- _Material provided_:
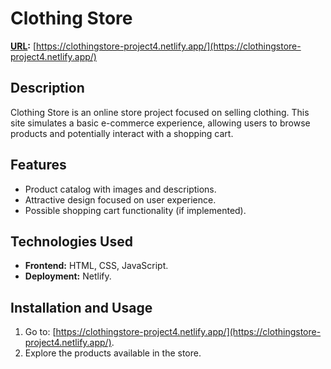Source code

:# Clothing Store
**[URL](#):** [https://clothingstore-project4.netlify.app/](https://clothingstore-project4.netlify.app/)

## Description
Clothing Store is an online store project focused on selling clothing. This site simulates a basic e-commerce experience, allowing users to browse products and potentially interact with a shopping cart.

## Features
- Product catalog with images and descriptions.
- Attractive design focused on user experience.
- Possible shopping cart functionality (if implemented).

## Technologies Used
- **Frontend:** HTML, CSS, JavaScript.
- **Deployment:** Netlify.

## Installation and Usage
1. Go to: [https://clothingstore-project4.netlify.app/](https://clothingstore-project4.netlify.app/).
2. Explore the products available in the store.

---

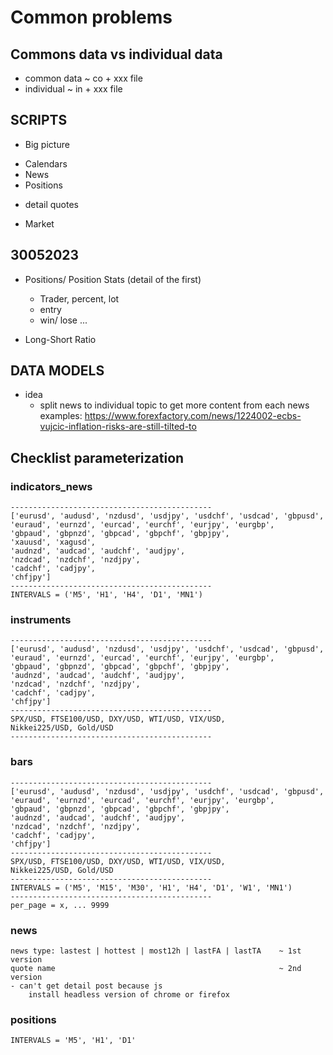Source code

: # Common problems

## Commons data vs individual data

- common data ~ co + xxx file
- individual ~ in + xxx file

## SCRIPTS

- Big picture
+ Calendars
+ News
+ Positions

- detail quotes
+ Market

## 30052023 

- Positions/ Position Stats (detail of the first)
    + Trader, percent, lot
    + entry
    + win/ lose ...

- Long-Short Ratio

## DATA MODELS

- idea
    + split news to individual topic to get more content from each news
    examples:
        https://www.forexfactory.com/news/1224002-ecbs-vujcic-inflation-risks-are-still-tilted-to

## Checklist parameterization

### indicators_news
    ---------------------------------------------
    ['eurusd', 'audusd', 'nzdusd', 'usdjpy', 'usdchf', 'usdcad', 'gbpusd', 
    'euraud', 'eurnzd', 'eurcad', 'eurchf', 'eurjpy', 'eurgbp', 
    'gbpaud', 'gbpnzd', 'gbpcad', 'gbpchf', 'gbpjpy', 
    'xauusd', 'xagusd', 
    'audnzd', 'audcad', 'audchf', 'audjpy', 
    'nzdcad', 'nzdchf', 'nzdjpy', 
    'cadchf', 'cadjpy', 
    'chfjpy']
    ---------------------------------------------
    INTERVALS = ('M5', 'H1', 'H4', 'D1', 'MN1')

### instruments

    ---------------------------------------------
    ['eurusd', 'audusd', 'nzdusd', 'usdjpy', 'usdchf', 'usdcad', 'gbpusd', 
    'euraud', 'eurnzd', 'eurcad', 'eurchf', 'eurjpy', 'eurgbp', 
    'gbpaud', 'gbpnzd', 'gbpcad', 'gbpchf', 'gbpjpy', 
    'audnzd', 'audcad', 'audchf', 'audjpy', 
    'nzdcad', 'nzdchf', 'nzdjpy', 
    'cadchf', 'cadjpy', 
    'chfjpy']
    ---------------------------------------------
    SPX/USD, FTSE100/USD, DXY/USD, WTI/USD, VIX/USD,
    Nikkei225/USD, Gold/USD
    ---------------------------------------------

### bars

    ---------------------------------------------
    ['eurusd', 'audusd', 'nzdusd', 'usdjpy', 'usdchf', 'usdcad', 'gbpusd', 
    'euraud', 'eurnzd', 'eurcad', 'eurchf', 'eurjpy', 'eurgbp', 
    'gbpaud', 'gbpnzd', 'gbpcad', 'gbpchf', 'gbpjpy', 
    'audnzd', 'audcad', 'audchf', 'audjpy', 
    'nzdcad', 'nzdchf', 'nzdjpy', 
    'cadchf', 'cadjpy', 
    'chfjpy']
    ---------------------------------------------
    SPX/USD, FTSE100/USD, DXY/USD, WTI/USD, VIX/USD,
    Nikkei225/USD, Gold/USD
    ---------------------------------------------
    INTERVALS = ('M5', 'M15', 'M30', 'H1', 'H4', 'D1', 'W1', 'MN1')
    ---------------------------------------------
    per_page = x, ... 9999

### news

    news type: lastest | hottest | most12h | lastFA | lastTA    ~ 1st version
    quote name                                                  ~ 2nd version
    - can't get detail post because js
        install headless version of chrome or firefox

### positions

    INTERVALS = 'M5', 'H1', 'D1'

- _Try it_: Only the lines from the one containing "- detail quotes" through the one containing "INTERVALS = ('M5', 'M15', 'M30', 'H1', 'H4', 'D1', 'W1', 'MN1')" are to be retyped, both boundary lines included, with no other material.

- _Answer to this task_:
- detail quotes
+ Market

## 30052023 

- Positions/ Position Stats (detail of the first)
    + Trader, percent, lot
    + entry
    + win/ lose ...

- Long-Short Ratio

## DATA MODELS

- idea
    + split news to individual topic to get more content from each news
    examples:
        https://www.forexfactory.com/news/1224002-ecbs-vujcic-inflation-risks-are-still-tilted-to

## Checklist parameterization

### indicators_news
    ---------------------------------------------
    ['eurusd', 'audusd', 'nzdusd', 'usdjpy', 'usdchf', 'usdcad', 'gbpusd', 
    'euraud', 'eurnzd', 'eurcad', 'eurchf', 'eurjpy', 'eurgbp', 
    'gbpaud', 'gbpnzd', 'gbpcad', 'gbpchf', 'gbpjpy', 
    'xauusd', 'xagusd', 
    'audnzd', 'audcad', 'audchf', 'audjpy', 
    'nzdcad', 'nzdchf', 'nzdjpy', 
    'cadchf', 'cadjpy', 
    'chfjpy']
    ---------------------------------------------
    INTERVALS = ('M5', 'H1', 'H4', 'D1', 'MN1')

### instruments

    ---------------------------------------------
    ['eurusd', 'audusd', 'nzdusd', 'usdjpy', 'usdchf', 'usdcad', 'gbpusd', 
    'euraud', 'eurnzd', 'eurcad', 'eurchf', 'eurjpy', 'eurgbp', 
    'gbpaud', 'gbpnzd', 'gbpcad', 'gbpchf', 'gbpjpy', 
    'audnzd', 'audcad', 'audchf', 'audjpy', 
    'nzdcad', 'nzdchf', 'nzdjpy', 
    'cadchf', 'cadjpy', 
    'chfjpy']
    ---------------------------------------------
    SPX/USD, FTSE100/USD, DXY/USD, WTI/USD, VIX/USD,
    Nikkei225/USD, Gold/USD
    ---------------------------------------------

### bars

    ---------------------------------------------
    ['eurusd', 'audusd', 'nzdusd', 'usdjpy', 'usdchf', 'usdcad', 'gbpusd', 
    'euraud', 'eurnzd', 'eurcad', 'eurchf', 'eurjpy', 'eurgbp', 
    'gbpaud', 'gbpnzd', 'gbpcad', 'gbpchf', 'gbpjpy', 
    'audnzd', 'audcad', 'audchf', 'audjpy', 
    'nzdcad', 'nzdchf', 'nzdjpy', 
    'cadchf', 'cadjpy', 
    'chfjpy']
    ---------------------------------------------
    SPX/USD, FTSE100/USD, DXY/USD, WTI/USD, VIX/USD,
    Nikkei225/USD, Gold/USD
    ---------------------------------------------
    INTERVALS = ('M5', 'M15', 'M30', 'H1', 'H4', 'D1', 'W1', 'MN1')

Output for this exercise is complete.